According to filings with the Securities and Exchange Commission, MacroShares Housing Depositor, a subsidiary of MacroMarkets, plans exchange-traded securities that will participate in the upward and the inverse movement of U.S. home prices.
The MacroShares Major Metro Housing Up and Down securities will be based on the S&P/Case-Shiller Composite-10 Home Price Index, which is a nationally watched gauge of U.S. home prices.
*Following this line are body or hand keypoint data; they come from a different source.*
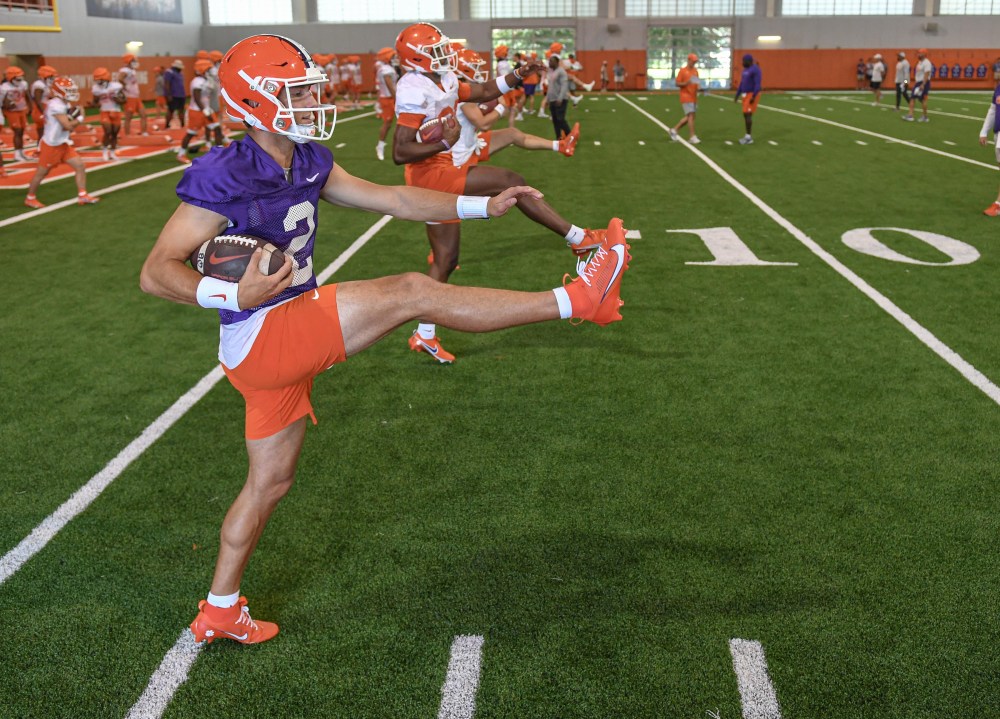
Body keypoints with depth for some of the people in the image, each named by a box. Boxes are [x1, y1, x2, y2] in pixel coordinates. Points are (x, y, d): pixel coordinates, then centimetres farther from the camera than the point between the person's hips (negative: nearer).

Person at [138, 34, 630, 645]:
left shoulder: (309, 163, 7)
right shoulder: (225, 178, -17)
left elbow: (391, 200, 12)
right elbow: (155, 272, -19)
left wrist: (485, 205, 8)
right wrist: (235, 295, -37)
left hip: (288, 341, 9)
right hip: (263, 337, -9)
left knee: (271, 481, 20)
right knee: (413, 293, -16)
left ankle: (220, 611, 37)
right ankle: (576, 299, -11)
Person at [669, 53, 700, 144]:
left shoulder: (695, 71, 12)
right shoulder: (682, 70, -6)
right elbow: (677, 83, -8)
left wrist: (697, 86, -1)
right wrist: (686, 83, -23)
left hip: (693, 97, 7)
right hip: (686, 97, -7)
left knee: (689, 117, 9)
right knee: (691, 115, -12)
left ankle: (675, 129, 23)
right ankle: (692, 136, -10)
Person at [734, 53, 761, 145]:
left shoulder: (755, 69, -15)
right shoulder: (745, 70, 14)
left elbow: (757, 84, -21)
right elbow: (742, 84, 19)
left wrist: (753, 96, -27)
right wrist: (737, 95, 18)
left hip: (752, 95, -9)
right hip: (746, 95, 9)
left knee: (748, 114, -12)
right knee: (746, 115, 8)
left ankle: (749, 137, -8)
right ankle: (748, 136, 13)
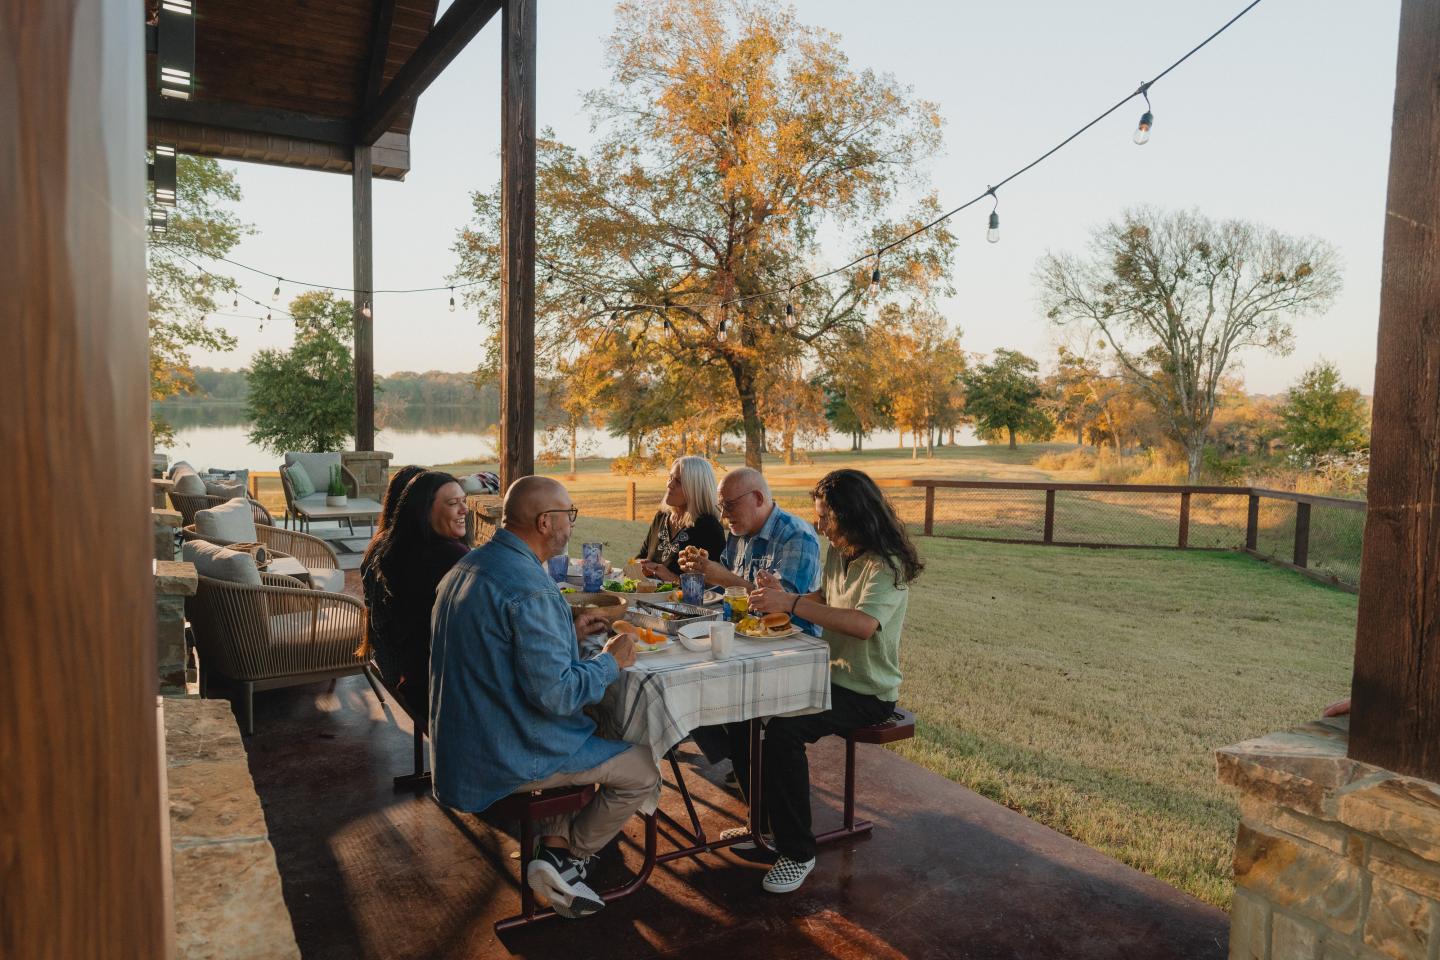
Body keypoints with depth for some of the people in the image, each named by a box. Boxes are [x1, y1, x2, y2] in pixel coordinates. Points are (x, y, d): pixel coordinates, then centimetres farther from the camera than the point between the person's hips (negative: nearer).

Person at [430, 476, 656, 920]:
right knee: (643, 771, 5)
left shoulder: (470, 566, 5)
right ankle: (570, 854, 21)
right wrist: (611, 661, -13)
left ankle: (554, 846, 23)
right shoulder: (530, 590, -28)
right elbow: (556, 694, -28)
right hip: (510, 757, -10)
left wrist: (568, 632, 11)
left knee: (582, 738, 31)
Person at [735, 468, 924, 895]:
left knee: (782, 730, -29)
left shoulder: (887, 565, -20)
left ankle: (798, 852, -11)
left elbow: (864, 623, -37)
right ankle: (764, 821, 16)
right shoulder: (837, 553, 7)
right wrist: (782, 595, 1)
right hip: (829, 675, 9)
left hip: (867, 692, -9)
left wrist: (791, 604, -35)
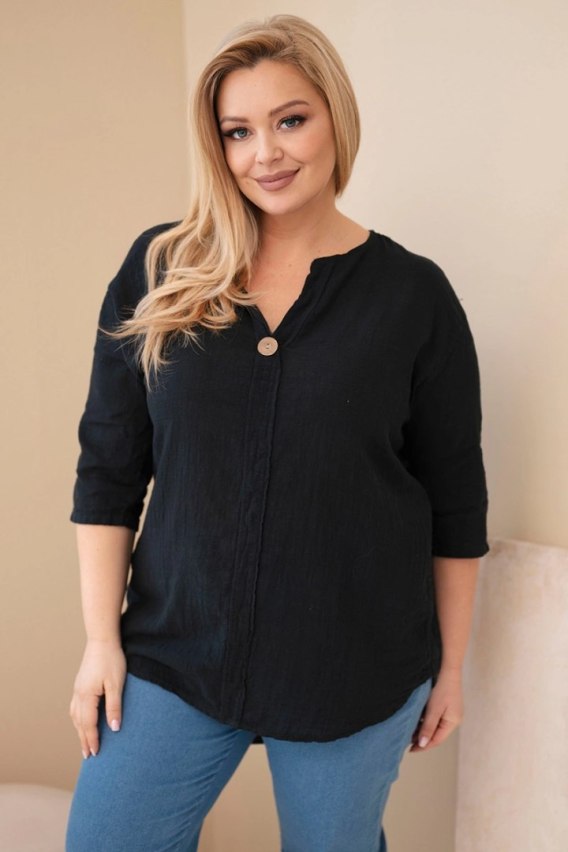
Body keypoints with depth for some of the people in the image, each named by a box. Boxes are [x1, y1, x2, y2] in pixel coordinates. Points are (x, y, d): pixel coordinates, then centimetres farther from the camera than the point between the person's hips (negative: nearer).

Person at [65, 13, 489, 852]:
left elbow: (456, 501, -1)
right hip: (175, 652, 2)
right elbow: (108, 467, 0)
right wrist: (102, 637, -1)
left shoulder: (413, 293, -6)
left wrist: (451, 664, 4)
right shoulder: (159, 271, -3)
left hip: (358, 669, -1)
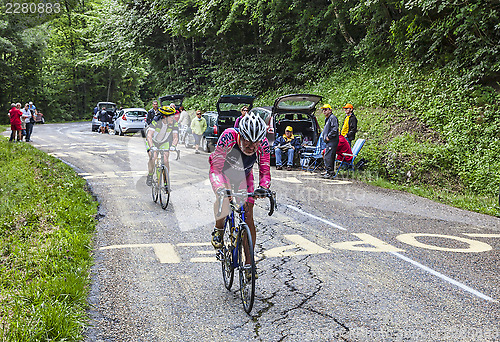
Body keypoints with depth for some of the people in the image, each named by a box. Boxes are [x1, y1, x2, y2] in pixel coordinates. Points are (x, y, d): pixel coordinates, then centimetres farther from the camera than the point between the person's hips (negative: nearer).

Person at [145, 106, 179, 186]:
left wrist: (173, 146, -44)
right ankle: (150, 175, 5)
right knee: (153, 158, -23)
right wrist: (152, 147, -55)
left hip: (164, 142, 2)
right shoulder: (156, 121, -33)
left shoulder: (174, 123, -23)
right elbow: (149, 136, -40)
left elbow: (175, 137, -24)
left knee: (165, 160, -13)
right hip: (153, 141, -2)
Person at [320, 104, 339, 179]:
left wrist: (328, 136, -18)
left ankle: (330, 172, -14)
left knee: (327, 156, -15)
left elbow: (335, 129, -22)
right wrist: (324, 135, 19)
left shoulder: (333, 118, -11)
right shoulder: (327, 119, 22)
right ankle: (331, 172, 20)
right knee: (330, 156, 14)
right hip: (329, 141, 11)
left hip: (332, 141, -11)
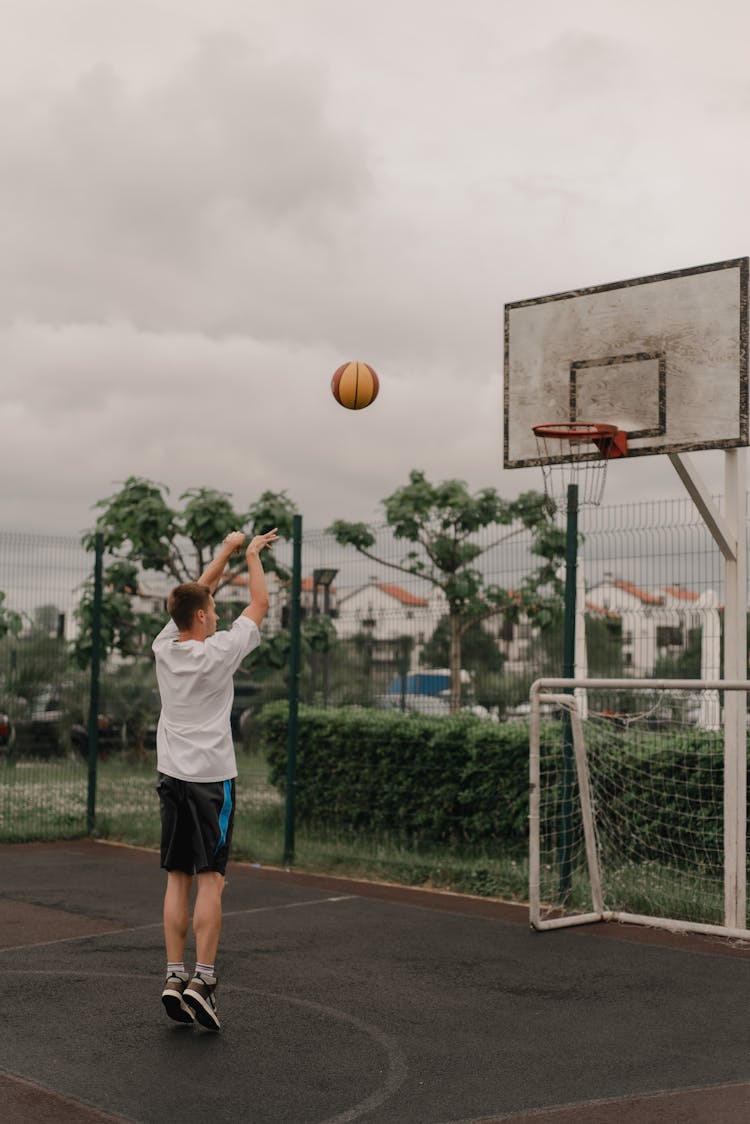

The Composite-10 is a weighted measure of home price changes in the following metropolitan areas:
• Boston
• Chicago
• Denver
• Las Vegas
• Los Angeles
• Miami
• New York
• San Diego
• San Francisco
• Washington, DC
The MacroShares Major Metro Housing Up (UMM) will be long U.S. home prices, whereas the MacroShares Major Metro Housing Down (DMM) is designed to move in the opposite direction. These paired securities will have a ten-year term and will feature a 2x (200 percent) leverage factor. After their registration period has ended, the securities are expected to list on the NYSE Arca.
Sam Masucci, MacroMarkets President and CEO, noted, "We are very excited to apply our patented MacroShares technology to the U.S. residential real estate market. Housing has a capitalization value of approximately $22 trillion, making it one of the largest, unsecuritized asset classes in the world. MacroShares were originally conceived to provide access to large illiquid assets like housing. The capital markets need a way to access or hedge residential property through exchange-traded products, and MacroMarkets is leading the way."
MacroMarkets currently manages over $1.4 billion in assets and averages combined trading volume of 6.2 million shares in its MacroShares product line.
Robert Shiller, renowned economist and MacroMarkets' co-founder commented, "MacroShares Major Metro Housing enables investors the unique ability to gain exposure to the price movement of home prices, a commodity that greatly affects both institutions and individual investors."